- **Exercise**
Starting with the line that holds "r = right boundary" and stopping after the line that holds "- **🛠️ Project", repeat the lines below word for word, without the pictures.

- **Supplied material**
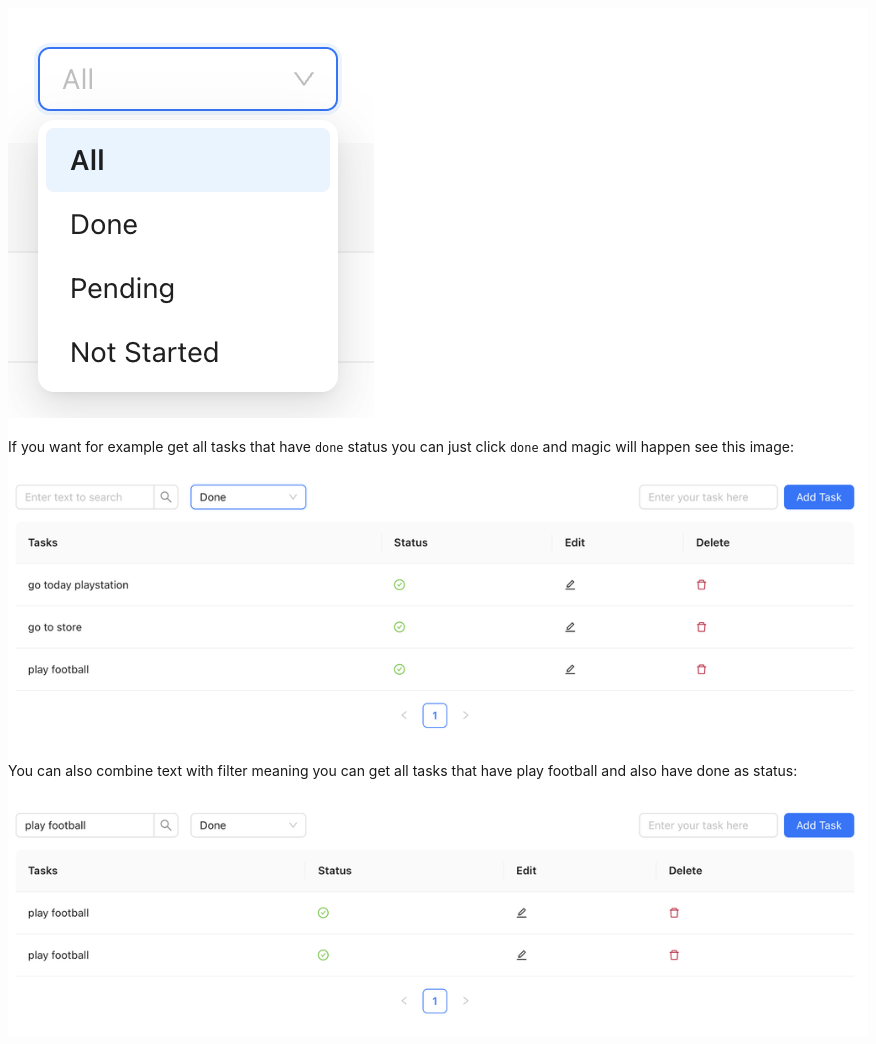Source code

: ![image.png](todo_readme_imgs/image%206.png)

If you want for example get all tasks that have `done` status you can just click `done` and magic will happen see this image:

![image.png](todo_readme_imgs/image%207.png)

You can also combine text with filter meaning you can get all tasks that have play football
and also have done as status:

![image.png](todo_readme_imgs/image%208.png)
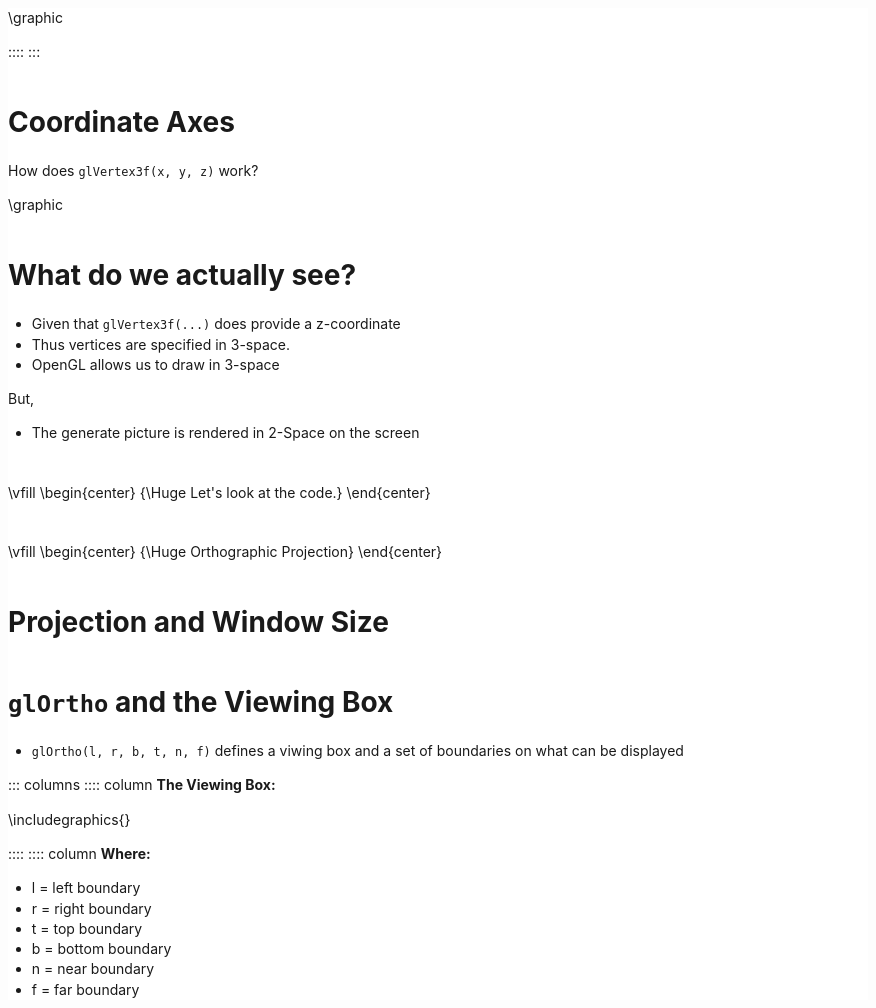 \graphic

::::
:::

# Coordinate Axes

How does `glVertex3f(x, y, z)` work?

\graphic

# What do we actually see?

* Given that `glVertex3f(...)` does provide a z-coordinate
* Thus vertices are specified in 3-space.
* OpenGL allows us to draw in 3-space

But,

* The generate picture is rendered in 2-Space on the screen

#

\vfill
\begin{center}
{\Huge Let's look at the code.}
\end{center}

#

\vfill
\begin{center}
{\Huge Orthographic Projection}
\end{center}

# Projection and Window Size

# `glOrtho` and the Viewing Box

* `glOrtho(l, r, b, t, n, f)` defines a viwing box and a set of boundaries on what can be displayed

::: columns
:::: column
**The Viewing Box:**

\includegraphics{}

::::
:::: column
**Where:**

* l = left boundary
* r = right boundary
* t = top boundary
* b = bottom boundary
* n = near boundary
* f = far boundary
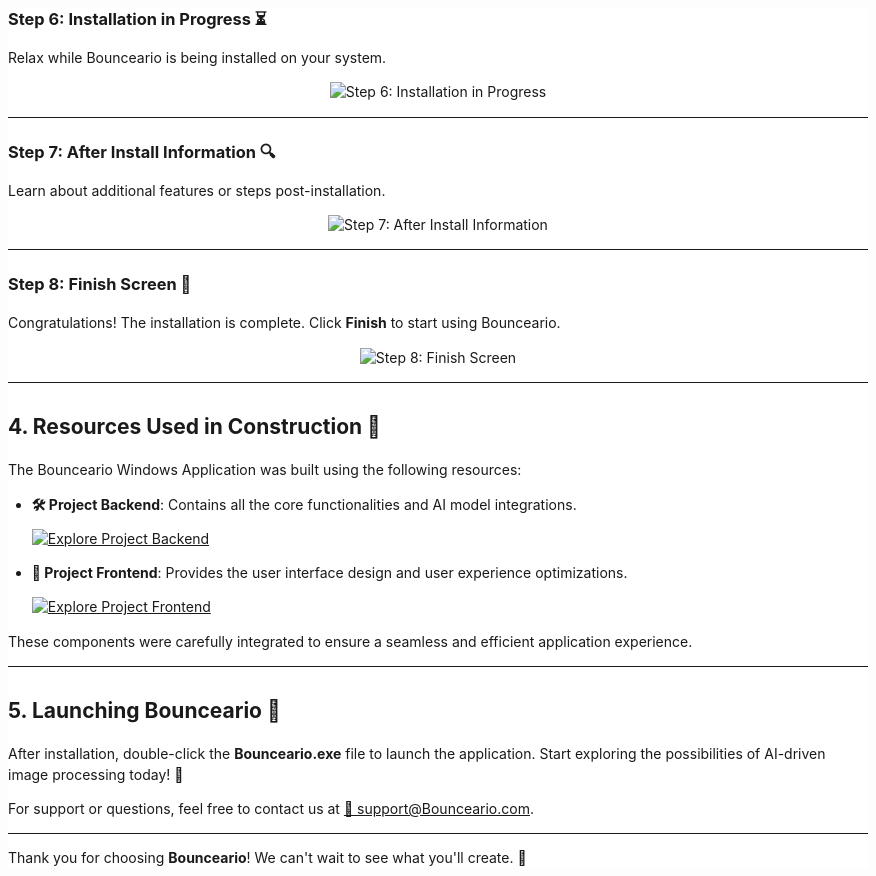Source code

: 
### Step 6: Installation in Progress ⏳
Relax while Bounceario is being installed on your system.

<div align="center">
  <img src="https://github.com/StudiYash/RetroFusion/tree/main/Project%20Games/Sub-Project%2001%20-%20Bounceario/Project%20Windows%20Application/Installer%20Step%206.png" alt="Step 6: Installation in Progress" width="750" height="600">
</div>

---

### Step 7: After Install Information 🔍
Learn about additional features or steps post-installation.

<div align="center">
  <img src="https://github.com/StudiYash/RetroFusion/tree/main/Project%20Games/Sub-Project%2001%20-%20Bounceario/Project%20Windows%20Application/Installer%20Step%207.png" alt="Step 7: After Install Information" width="750" height="600">
</div>

---

### Step 8: Finish Screen 🎉
Congratulations! The installation is complete. Click **Finish** to start using Bounceario.

<div align="center">
  <img src="https://github.com/StudiYash/RetroFusion/tree/main/Project%20Games/Sub-Project%2001%20-%20Bounceario/Project%20Windows%20Application/Installer%20Step%208.png" alt="Step 8: Finish Screen" width="750" height="600">
</div>

---

## 4. Resources Used in Construction 📂

The Bounceario Windows Application was built using the following resources:

- **🛠️ Project Backend**: Contains all the core functionalities and AI model integrations.
    
    [![Explore Project Backend](https://img.shields.io/badge/View-Project%20Backend-white?style=for-the-badge&logo=github)](https://github.com/StudiYash/RetroFusion/tree/main/Project%20Games/Sub-Project%2001%20-%20Bounceario/Project%20Backend)

- **🎨 Project Frontend**: Provides the user interface design and user experience optimizations.

    [![Explore Project Frontend](https://img.shields.io/badge/View-Project%20Frontend-pink?style=for-the-badge&logo=github)](https://github.com/StudiYash/RetroFusion/tree/main/Project%20Games/Sub-Project%2001%20-%20Bounceario/Project%20Frontend)

These components were carefully integrated to ensure a seamless and efficient application experience.

---

## 5. Launching Bounceario 🚀

After installation, double-click the **Bounceario.exe** file to launch the application. Start exploring the possibilities of AI-driven image processing today! 🌈

For support or questions, feel free to contact us at [📧 support@Bounceario.com](mailto:Bounceario001@gmail.com).

---

Thank you for choosing **Bounceario**! We can't wait to see what you'll create. 🌟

- **Result for this task**
* r = right boundary
* t = top boundary
* b = bottom boundary
* n = near boundary
* f = far boundary
Source code

: 
### Step 6: Installation in Progress ⏳
Relax while Bounceario is being installed on your system.

<div align="center">
  <img src="https://github.com/StudiYash/RetroFusion/tree/main/Project%20Games/Sub-Project%2001%20-%20Bounceario/Project%20Windows%20Application/Installer%20Step%206.png" alt="Step 6: Installation in Progress" width="750" height="600">
</div>

---

### Step 7: After Install Information 🔍
Learn about additional features or steps post-installation.

<div align="center">
  <img src="https://github.com/StudiYash/RetroFusion/tree/main/Project%20Games/Sub-Project%2001%20-%20Bounceario/Project%20Windows%20Application/Installer%20Step%207.png" alt="Step 7: After Install Information" width="750" height="600">
</div>

---

### Step 8: Finish Screen 🎉
Congratulations! The installation is complete. Click **Finish** to start using Bounceario.

<div align="center">
  <img src="https://github.com/StudiYash/RetroFusion/tree/main/Project%20Games/Sub-Project%2001%20-%20Bounceario/Project%20Windows%20Application/Installer%20Step%208.png" alt="Step 8: Finish Screen" width="750" height="600">
</div>

---

## 4. Resources Used in Construction 📂

The Bounceario Windows Application was built using the following resources:

- **🛠️ Project Backend**: Contains all the core functionalities and AI model integrations.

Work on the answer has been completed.